Mercy Health’s hospitals earned the recognitions by meeting specific quality achievement measures for the diagnosis and treatment of heart failure patients at a set level for a designated period. These measures include evaluation of the proper use of medications and aggressive risk-reduction therapies. Before discharge, patients should also receive education on managing their heart failure and overall health, get a follow-up visit scheduled, as well as other care transition interventions.
“Heart failure is a notoriously difficult condition to manage and we partner with our patients to help them not just live but thrive with this condition,” said Dave Fikse, President, Mercy Health — Cincinnati.
“Mercy Health is dedicated to improving the quality of care for our patients with heart failure and implementing the American Heart Association’s Get With The Guidelines-HF initiative has given us tools and resources to help us track and measure our success in meeting evidenced-based clinical guidelines that improve patient outcomes.”

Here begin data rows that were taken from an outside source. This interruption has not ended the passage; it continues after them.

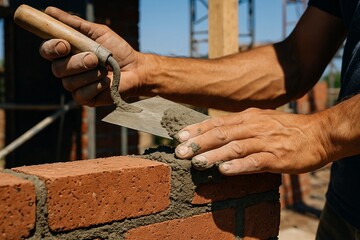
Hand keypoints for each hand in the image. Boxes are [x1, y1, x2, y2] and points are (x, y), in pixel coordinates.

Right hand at [39, 7, 144, 106]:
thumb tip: (50, 11)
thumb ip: (75, 24)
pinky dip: (95, 86)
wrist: (135, 69)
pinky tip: (107, 82)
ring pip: (69, 83)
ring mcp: (75, 86)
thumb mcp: (98, 32)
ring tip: (105, 70)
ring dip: (90, 74)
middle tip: (94, 59)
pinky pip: (81, 95)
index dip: (51, 48)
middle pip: (57, 69)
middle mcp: (67, 69)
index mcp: (67, 53)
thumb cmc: (117, 50)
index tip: (65, 45)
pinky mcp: (85, 99)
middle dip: (76, 63)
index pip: (47, 51)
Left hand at [175, 108, 331, 174]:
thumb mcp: (261, 120)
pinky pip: (254, 162)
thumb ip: (240, 126)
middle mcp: (254, 127)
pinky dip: (238, 166)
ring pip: (234, 147)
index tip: (180, 136)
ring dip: (214, 155)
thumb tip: (216, 132)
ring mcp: (265, 142)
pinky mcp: (276, 157)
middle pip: (221, 134)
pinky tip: (224, 170)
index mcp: (248, 118)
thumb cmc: (286, 129)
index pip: (217, 122)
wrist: (318, 134)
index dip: (198, 129)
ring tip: (196, 162)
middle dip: (198, 143)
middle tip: (180, 151)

“We are pleased to recognize Mercy Health — Cincinnati for its commitment to heart failure care,” said Lee H. Schwamm, M.D., national chairperson of the Quality Oversight Committee and Executive Vice Chair of Neurology, Director of Acute Stroke Services, Massachusetts General Hospital, Boston, Massachusetts. “Research has shown that hospitals adhering to clinical measures through the Get With The Guidelines quality improvement initiative can often see fewer readmissions and lower mortality rates.”
According to the American Heart Association, more than 6.5 million adults in the United States are living with heart failure. Many heart failure patients can lead a full, enjoyable life when their condition is managed with proper medications or devices and with healthy lifestyle changes.